September-October 1997

The parents of a teenager with a reported £1000-a-week drug habit (roughly $1,600 a week) tricked their son into taking a "vacation" to the Persian Gulf, where they confiscated his passport, and forced him to spend a year in a country where drug dealers are beheaded (Nicholas Hellen, "Drug youth is cured in Gulf holiday trip," London Sunday Times, September 7, 1997, sec. 2, p. 1).

The youth had started experimenting with drugs while at boarding school. Eventually, he lost weight and abandoned his studies at Brunel University, according to the parents. After confirming that he was having drug-related problems, the mother and father offered the son and a friend a two week beach holiday in the Gulf. After they had arrived in the Gulf, the two young men realized their parents had decided to abandon them for a year in an environment known for its deadly hostility toward drug use.
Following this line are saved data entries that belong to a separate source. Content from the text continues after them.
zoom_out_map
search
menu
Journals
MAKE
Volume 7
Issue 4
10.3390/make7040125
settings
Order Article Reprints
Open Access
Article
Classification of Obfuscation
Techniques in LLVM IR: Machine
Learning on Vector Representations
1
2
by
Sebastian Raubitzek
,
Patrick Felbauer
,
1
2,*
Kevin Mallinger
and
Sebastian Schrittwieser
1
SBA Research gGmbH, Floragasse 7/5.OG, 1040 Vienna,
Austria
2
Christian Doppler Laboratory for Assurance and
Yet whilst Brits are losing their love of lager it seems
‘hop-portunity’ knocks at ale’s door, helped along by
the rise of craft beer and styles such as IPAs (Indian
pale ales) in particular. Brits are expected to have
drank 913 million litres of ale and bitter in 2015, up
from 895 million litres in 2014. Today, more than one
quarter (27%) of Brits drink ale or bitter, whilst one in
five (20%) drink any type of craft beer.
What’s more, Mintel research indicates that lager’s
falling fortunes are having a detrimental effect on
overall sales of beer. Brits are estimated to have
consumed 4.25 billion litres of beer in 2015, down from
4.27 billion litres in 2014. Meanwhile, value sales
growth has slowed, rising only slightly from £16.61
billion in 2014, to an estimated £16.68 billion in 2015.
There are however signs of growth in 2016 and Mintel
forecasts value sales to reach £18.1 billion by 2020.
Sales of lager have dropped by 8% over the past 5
Reportedly, the son tried to find a drug dealer for six months, but finally settled down and accepted strict rules mandated by his parent, which included only drinking in designated areas, and no girlfriends. [Ironically, trafficking in and consumption of alcohol are serious offenses under Islamic law, sometimes punished by death. "What kind of mixed message" were these parents sending? -- EES]

The son is currently back home training for a job in retail management. "My son said the British system provides no deterrence. It is an absolute joke," the mother said. "As a committed Christian, I thank God for those countries which have kept themselves relatively drug-free. I wouldn't want young people I love to face the death penalty, but I have seen how fear works."